**AANGELEVERD FRAGMENT:**
—————

Coulant heeft op haar beurt verzocht om een verklaring voor recht, inhoudend dat de overeenkomst is geëindigd. Gelet op hetgeen hiervoor is overwogen, namelijk dat de overeenkomst is verlengd, moet dit verzoek van Coulant worden afgewezen.
voorwaardelijke ontbinding
4.23.
Coulant heeft eveneens verzocht om de arbeidsovereenkomst met [verzoeker] voorwaardelijk (voor het geval die nog niet zou zijn geëindigd) te ontbinden.
4.24.
De kantonrechter overweegt dat Coulant, gelet op de na de uitspraakdatum resterende korte periode waarin de overeenkomst nog voortduurt, slechts belang heeft bij een oordeel op dit punt, indien de overeenkomst met onmiddellijke ingang wordt ontbonden. Daarvoor is in het algemeen een ernstige verwijtbaarheid aan de zijde van de werknemer vereist. Coulant heeft gesteld dat die ernstige verwijtbaarheid aanwezig is, omdat [verzoeker] de in het kader van het verbetertraject afgesproken werkzaamheden, die hij voorheen liet liggen, ook daarna niet oppakte. Volgens Coulant is [verzoeker] , zo begrijpt de kantonrechter dit standpunt tenminste, op dit punt onverbeterlijk, en schurkt zijn handelen (lees: zijn nalaten om de in het kader van het verbetertraject afgesproken werkzaamheden op te pakken) aan tegen grove schuld. Dat handelen is pas gebleken tijdens de ziekte van [verzoeker] , dat wil zeggen na 5 september 2016, toen hij werd waargenomen door [A] , aldus Coulant. [verzoeker] heeft gemotiveerd betwist dat hij gemaakte afspraken zou hebben geschonden. Hij heeft daaraan toegevoegd dat hij ook in het verleden nooit is aangesproken op het veronachtzamen van zijn taken.

—————

**GETOONDE VERMELDINGEN:**
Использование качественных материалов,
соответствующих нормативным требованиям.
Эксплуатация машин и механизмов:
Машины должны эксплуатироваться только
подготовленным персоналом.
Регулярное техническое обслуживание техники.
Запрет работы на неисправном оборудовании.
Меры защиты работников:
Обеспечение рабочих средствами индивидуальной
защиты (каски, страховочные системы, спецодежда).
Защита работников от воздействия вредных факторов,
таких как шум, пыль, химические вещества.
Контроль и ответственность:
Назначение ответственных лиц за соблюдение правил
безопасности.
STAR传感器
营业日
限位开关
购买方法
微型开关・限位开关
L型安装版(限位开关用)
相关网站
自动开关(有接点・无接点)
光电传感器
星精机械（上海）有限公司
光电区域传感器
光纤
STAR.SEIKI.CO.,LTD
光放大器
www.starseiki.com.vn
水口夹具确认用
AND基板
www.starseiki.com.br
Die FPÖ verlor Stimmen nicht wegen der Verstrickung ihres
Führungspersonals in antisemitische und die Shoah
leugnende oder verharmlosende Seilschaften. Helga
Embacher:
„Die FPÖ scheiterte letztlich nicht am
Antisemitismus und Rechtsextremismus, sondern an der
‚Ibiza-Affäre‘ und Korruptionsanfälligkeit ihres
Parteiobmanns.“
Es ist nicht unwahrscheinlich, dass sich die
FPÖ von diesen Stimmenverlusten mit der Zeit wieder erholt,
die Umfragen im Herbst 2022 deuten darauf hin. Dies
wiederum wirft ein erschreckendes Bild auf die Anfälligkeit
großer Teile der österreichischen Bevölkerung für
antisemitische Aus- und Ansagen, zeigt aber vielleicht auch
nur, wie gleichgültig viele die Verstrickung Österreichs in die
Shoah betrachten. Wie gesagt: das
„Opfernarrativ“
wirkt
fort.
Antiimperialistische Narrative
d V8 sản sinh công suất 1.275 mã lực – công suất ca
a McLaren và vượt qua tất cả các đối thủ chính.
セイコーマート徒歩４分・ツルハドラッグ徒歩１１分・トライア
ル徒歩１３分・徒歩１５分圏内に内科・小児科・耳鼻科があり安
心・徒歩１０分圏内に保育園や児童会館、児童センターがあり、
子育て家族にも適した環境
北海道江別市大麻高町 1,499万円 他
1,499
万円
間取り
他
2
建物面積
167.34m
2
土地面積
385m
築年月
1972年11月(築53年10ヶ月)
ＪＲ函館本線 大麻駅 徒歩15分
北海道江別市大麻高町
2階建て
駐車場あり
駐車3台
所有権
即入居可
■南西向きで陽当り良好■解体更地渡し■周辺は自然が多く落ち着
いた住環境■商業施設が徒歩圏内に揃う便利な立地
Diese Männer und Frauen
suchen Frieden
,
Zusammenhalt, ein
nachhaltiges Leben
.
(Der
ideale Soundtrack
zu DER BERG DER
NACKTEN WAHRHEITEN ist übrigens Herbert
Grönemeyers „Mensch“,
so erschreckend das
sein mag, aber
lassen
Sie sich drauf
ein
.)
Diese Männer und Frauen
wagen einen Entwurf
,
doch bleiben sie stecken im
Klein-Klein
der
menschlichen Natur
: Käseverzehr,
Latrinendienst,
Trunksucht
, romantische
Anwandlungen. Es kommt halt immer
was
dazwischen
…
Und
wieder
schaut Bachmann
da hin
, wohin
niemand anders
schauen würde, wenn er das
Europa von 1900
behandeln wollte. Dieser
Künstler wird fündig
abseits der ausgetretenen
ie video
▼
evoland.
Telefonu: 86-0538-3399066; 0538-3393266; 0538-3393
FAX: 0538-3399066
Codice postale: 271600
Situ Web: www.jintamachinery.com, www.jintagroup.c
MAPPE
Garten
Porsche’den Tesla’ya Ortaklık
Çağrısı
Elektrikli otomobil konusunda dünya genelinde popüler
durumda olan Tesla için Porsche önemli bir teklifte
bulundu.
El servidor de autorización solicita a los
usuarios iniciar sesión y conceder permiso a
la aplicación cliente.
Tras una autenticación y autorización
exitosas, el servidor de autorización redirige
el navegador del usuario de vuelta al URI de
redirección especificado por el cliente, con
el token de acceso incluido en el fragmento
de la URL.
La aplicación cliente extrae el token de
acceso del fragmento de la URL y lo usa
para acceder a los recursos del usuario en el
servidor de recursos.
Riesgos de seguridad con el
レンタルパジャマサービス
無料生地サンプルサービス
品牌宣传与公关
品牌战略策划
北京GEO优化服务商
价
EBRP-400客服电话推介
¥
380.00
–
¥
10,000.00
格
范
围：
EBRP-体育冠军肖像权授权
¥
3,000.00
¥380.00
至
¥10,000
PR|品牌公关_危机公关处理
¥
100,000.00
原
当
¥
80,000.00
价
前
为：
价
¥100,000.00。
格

—————

**OEFENREEKS:**
A – Geef uit de tekst over de ontbinding van de arbeidsovereenkomst woordelijk het stuk weer van "Coulant heeft op" tot en met "Coulant worden afgewezen.".
B – Vervolg de tekst over de ontbinding van de arbeidsovereenkomst, te beginnen na de laatste zin.

**GEGEVEN ANTWOORDEN:**
A –
Coulant heeft op haar beurt verzocht om een verklaring voor recht, inhoudend dat de overeenkomst is geëindigd. Gelet op hetgeen hiervoor is overwogen, namelijk dat de overeenkomst is verlengd, moet dit verzoek van Coulant worden afgewezen.

B –
4.25.
Gelet op de gemotiveerde betwisting door [verzoeker] kan de kantonrechter de gestelde ernstige verwijtbaarheid op dit moment nog niet vaststellen. Daarvoor zou bewijsvergaring nodig zijn, maar de resterende looptijd van de arbeidsovereenkomst is te kort om daarin het noodzakelijke bewijs te kunnen leveren. Daardoor kan de verzochte ontbinding met onmiddellijke ingang hoe dan ook niet worden verkregen. Reeds hierom moet dit tegenverzoek van Coulant worden afgewezen.
4.26.
Coulant dient als de in het ongelijk gestelde partij in de proceskosten te worden veroordeeld. De kosten aan de zijde van [verzoeker] worden, gelet op de samenhang tussen verzoek en tegenverzoek, begroot op nihil.
4.27.
Voor de volledigheid voegt de kantonrechter aan het bovenstaande nog toe dat hij, nu het door Coulant ingediende tegenverzoek wordt afgewezen, niet toekomt aan het op zijn beurt door [verzoeker] ingediende voorwaardelijke tegenverzoek, om hem bij ontbinding van de overeenkomst een billijke vergoeding van € 17.280,00 bruto toe te kennen.
5 De beslissing
in de zaak met zaaknummer 546177 UE VERZ 16-502:
5.1.
veroordeelt Coulant om aan [verzoeker] tegen bewijs van kwijting te betalen:
- € 4.000,00 bruto per maand ter zake van het achterstallige loon tot het einde van het dienstverband, te vermeerderen met 8 % vakantiebijslag, verminderd met het reeds betaalde bruto bedrag van de aanzegvergoeding,
- het verschuldigde salaris te vermeerderen met de wettelijke rente vanaf de data van respectievelijke opeisbaarheid van de betreffende bedragen tot de dag der voldoening,
- € 906,48 ter zake van buitengerechtelijke incassokosten,
5.2.
veroordeelt Coulant tot betaling van de proceskosten aan de zijde van [verzoeker] , tot de uitspraak van deze beschikking begroot op € 600,00 aan salaris gemachtigde,
5.3.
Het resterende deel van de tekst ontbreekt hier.